My cab driver tested me last night. He asked me if I liked the revolution, and I said yes. He then sang the first lines of the new popular chant, “Hela hela ho,” and then just stopped and silently waited for me to finish. As soon as the name “Gebran” came out of my mouth, he busted into loud hysterical laughter and started offering me high fives. I didn’t even have to finish the chant to join his revolutionary club. It’s the new passphrase.
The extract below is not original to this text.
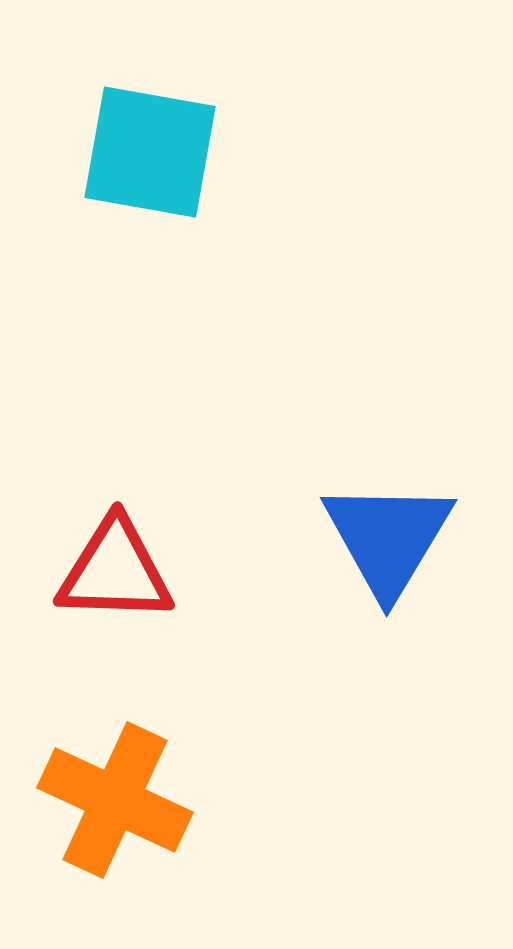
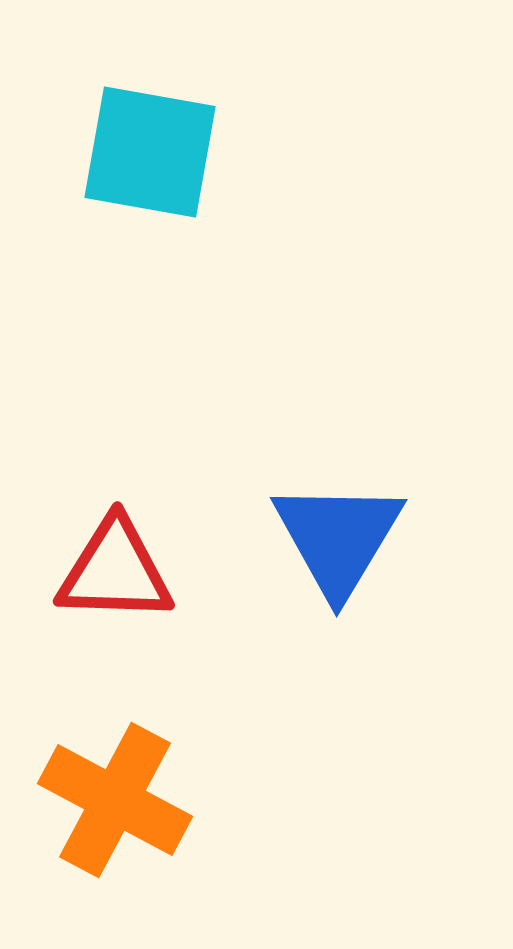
blue triangle: moved 50 px left
orange cross: rotated 3 degrees clockwise
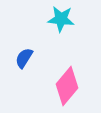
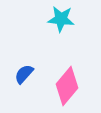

Does anyone remember that scene from PEE WEE’S BIG ADVENTURE when Pee Wee is in San Antonio and he sings, “The stars at night are big and bright” and all of the Texans who happened to be near him respond in unison, “Deep in the heart of Texas!” (the lines from a patriotic Texas song)? That kind of call-and-response among strangers is currently taking place in Beirut. Numerous times I’ve heard random people start the chant and strangers across the street respond. But instead of singing about stars and states, the popular chant here is a vulgar curse about Lebanon’s foreign minister and his unfortunate mom.

Every time I wander through the crowds in downtown Beirut, someone will tap me on the shoulder and say, “Hello Professor!” I’ve only been teaching here for four years, but apparently all of my students are at the protests. It’s heartwarming.

Beirut protesters come across a kid in a car and start spontaneously singing (and performing) a popular children’s song. Exhibit A in my argument that major protest movements are equivalent to collective acid trips.